El otro día me enteré de que la hora de ligoteo en el Mercadona es de siete a ocho de la tarde; que hay diversos códigos que implican choques de carritos y piñas cabeza abajo; que los jóvenes deben dirigirse al pasillo de congelados, los menos jóvenes a la pescadería y los contemporáneos, como yo, a las estanterías de vinos. Lo de la piña no lo acabo de ver, menos aun lo de los vinos, que parece más un privilegio de juventud, cuando la gente de mi edad deberíamos andar entre croquetas de ultratumba y merluzas de ojos nublados.
Una suerte que hayan explicado los códigos y rituales de ligoteo, porque acabo de descubrir que llevaba años haciendo todo mal, paseando un melón en lugar de una piña y dentro de una cesta en vez de en un carrito. Pero quién iba a pensar que yo podía llenar un carrito en el Mercadona -ni siquiera a medias- sin arruinarme, si hasta el melón lo dejaba luego aparcado en el cajón de las manzanas. Ahora me explico mis reiterados fracasos en la sección de yogures y mis fiascos al guiñar el ojo escogiendo una cuña de queso: cómo iba a ligar un carnívoro pasado de fecha como yo patrullando la sección de lácteos de nueve a once de la mañana.
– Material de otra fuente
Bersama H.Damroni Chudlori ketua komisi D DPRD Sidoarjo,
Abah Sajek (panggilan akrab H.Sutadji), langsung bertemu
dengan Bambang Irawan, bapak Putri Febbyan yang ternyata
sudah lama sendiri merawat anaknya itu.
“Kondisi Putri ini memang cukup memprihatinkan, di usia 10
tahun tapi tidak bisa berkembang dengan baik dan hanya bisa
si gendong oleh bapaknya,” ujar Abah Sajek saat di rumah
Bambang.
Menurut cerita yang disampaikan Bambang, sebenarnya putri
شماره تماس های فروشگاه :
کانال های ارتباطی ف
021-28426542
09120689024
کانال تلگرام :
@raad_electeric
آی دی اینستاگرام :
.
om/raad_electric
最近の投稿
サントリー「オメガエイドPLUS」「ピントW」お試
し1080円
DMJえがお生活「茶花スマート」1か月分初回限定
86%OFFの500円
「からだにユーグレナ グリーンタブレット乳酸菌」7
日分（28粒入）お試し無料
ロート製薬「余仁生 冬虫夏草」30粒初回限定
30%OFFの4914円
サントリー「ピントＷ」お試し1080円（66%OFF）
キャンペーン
En lo de ligar, también en lo de comprar, el Mercadona siempre se me ha dado muy mal, peor incluso que la discoteca, donde tampoco me comí jamás una rosca, primero porque las copas salen casi tan caras como en el Mercadona, y segundo porque los decibelios impiden cualquier conato de conversación decente. En las discotecas prima la comunicación no verbal, la danza, la exhibición corporal, y no las citas de Rilke o de Faulkner, que es el terreno donde me muevo como pez en el agua. Por ejemplo, en una librería de viajes donde trabajaba a finales del siglo pasado, no me costaba nada acercarme a una chica sola e iniciar una charla sobre literatura india. En cambio, en el Mercadona, lo más parecido a un poema que puedes encontrar son las recetas para preparar un pollo al chilindrón o un salteado de verduras.
De cualquier modo, hace mucho tiempo que el cine nos ha acostumbrado a que el supermercado sea el lugar idóneo donde chocar el carrito. Todos llevamos un carrito traqueteando por la vida y muchos van ansiosos por chocarlo, aunque se rompan todas las botellas de vino, los traumas, los recuerdos y los frascos de mayonesa que transportamos. En esta feria de carritos de choque, los supermercados ya dan bastantes pistas, empezando por la señal de que el litro de aceite lleve alarma antirrobo, igual que si fuese un whisky de malta de treinta años.
De seguir con esta novedosa campaña viral para aumentar las ventas, no sería de extrañar que en el Mercadona colocaran a las cajeras en lencería subidas a una tarima y a los reponedores haciendo estriptís en tanga. En cuanto a los clientes, la inmensa mayoría va a descubrir que el Mercadona hoy día es como la orgía de Eyes Wide Shut, de Stanley Kubrick, es decir, una especie de ceremonia masónica para millonarios donde están todos mirando y no folla ni el Tato.